PROBLEM REQUIREMENTS: Reproduce all of the following records word for word, keeping every line break and blank line in place.

---

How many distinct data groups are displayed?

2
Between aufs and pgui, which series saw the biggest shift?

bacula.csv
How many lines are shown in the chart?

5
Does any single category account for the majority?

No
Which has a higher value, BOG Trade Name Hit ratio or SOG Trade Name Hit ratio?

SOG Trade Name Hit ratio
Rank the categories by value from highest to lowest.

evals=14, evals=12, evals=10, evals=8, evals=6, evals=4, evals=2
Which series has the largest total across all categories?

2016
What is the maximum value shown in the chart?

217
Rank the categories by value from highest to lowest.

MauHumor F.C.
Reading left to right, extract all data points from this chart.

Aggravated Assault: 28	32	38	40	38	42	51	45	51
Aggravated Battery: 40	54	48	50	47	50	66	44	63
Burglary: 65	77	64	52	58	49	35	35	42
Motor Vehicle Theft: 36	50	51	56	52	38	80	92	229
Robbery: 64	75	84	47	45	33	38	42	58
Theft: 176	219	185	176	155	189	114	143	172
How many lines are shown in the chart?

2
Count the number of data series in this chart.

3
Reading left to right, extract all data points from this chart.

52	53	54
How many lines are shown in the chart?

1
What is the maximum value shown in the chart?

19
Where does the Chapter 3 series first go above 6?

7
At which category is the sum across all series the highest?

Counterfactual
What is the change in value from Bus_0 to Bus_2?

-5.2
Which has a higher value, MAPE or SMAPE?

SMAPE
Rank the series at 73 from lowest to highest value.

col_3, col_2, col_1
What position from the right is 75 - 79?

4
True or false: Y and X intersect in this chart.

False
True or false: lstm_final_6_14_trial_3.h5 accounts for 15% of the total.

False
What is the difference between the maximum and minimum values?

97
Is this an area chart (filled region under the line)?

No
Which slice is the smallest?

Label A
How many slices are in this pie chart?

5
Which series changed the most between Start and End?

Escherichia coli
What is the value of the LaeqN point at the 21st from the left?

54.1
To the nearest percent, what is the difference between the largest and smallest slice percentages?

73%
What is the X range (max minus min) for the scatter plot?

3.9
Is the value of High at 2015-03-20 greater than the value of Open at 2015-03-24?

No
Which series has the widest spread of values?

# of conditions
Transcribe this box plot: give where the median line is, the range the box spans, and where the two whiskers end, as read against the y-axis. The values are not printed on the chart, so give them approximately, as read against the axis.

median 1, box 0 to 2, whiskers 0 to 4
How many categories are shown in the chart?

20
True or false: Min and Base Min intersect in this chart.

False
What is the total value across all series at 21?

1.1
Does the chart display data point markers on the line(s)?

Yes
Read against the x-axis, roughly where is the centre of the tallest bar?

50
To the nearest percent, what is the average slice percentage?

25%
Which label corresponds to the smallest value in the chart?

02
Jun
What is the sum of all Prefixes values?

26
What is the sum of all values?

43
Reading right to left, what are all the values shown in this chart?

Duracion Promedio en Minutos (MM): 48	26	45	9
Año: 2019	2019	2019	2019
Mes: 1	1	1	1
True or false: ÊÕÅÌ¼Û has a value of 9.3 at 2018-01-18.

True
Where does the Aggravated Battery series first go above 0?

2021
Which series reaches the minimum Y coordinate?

---

ANSWER BOX:
How many distinct data groups are displayed?

2
Between aufs and pgui, which series saw the biggest shift?

bacula.csv
How many lines are shown in the chart?

5
Does any single category account for the majority?

No
Which has a higher value, BOG Trade Name Hit ratio or SOG Trade Name Hit ratio?

SOG Trade Name Hit ratio
Rank the categories by value from highest to lowest.

evals=14, evals=12, evals=10, evals=8, evals=6, evals=4, evals=2
Which series has the largest total across all categories?

2016
What is the maximum value shown in the chart?

217
Rank the categories by value from highest to lowest.

MauHumor F.C.
Reading left to right, extract all data points from this chart.

Aggravated Assault: 28	32	38	40	38	42	51	45	51
Aggravated Battery: 40	54	48	50	47	50	66	44	63
Burglary: 65	77	64	52	58	49	35	35	42
Motor Vehicle Theft: 36	50	51	56	52	38	80	92	229
Robbery: 64	75	84	47	45	33	38	42	58
Theft: 176	219	185	176	155	189	114	143	172
How many lines are shown in the chart?

2
Count the number of data series in this chart.

3
Reading left to right, extract all data points from this chart.

52	53	54
How many lines are shown in the chart?

1
What is the maximum value shown in the chart?

19
Where does the Chapter 3 series first go above 6?

7
At which category is the sum across all series the highest?

Counterfactual
What is the change in value from Bus_0 to Bus_2?

-5.2
Which has a higher value, MAPE or SMAPE?

SMAPE
Rank the series at 73 from lowest to highest value.

col_3, col_2, col_1
What position from the right is 75 - 79?

4
True or false: Y and X intersect in this chart.

False
True or false: lstm_final_6_14_trial_3.h5 accounts for 15% of the total.

False
What is the difference between the maximum and minimum values?

97
Is this an area chart (filled region under the line)?

No
Which slice is the smallest?

Label A
How many slices are in this pie chart?

5
Which series changed the most between Start and End?

Escherichia coli
What is the value of the LaeqN point at the 21st from the left?

54.1
To the nearest percent, what is the difference between the largest and smallest slice percentages?

73%
What is the X range (max minus min) for the scatter plot?

3.9
Is the value of High at 2015-03-20 greater than the value of Open at 2015-03-24?

No
Which series has the widest spread of values?

# of conditions
Transcribe this box plot: give where the median line is, the range the box spans, and where the two whiskers end, as read against the y-axis. The values are not printed on the chart, so give them approximately, as read against the axis.

median 1, box 0 to 2, whiskers 0 to 4
How many categories are shown in the chart?

20
True or false: Min and Base Min intersect in this chart.

False
What is the total value across all series at 21?

1.1
Does the chart display data point markers on the line(s)?

Yes
Read against the x-axis, roughly where is the centre of the tallest bar?

50
To the nearest percent, what is the average slice percentage?

25%
Which label corresponds to the smallest value in the chart?

02
Jun
What is the sum of all Prefixes values?

26
What is the sum of all values?

43
Reading right to left, what are all the values shown in this chart?

Duracion Promedio en Minutos (MM): 48	26	45	9
Año: 2019	2019	2019	2019
Mes: 1	1	1	1
True or false: ÊÕÅÌ¼Û has a value of 9.3 at 2018-01-18.

True
Where does the Aggravated Battery series first go above 0?

2021
Which series reaches the minimum Y coordinate?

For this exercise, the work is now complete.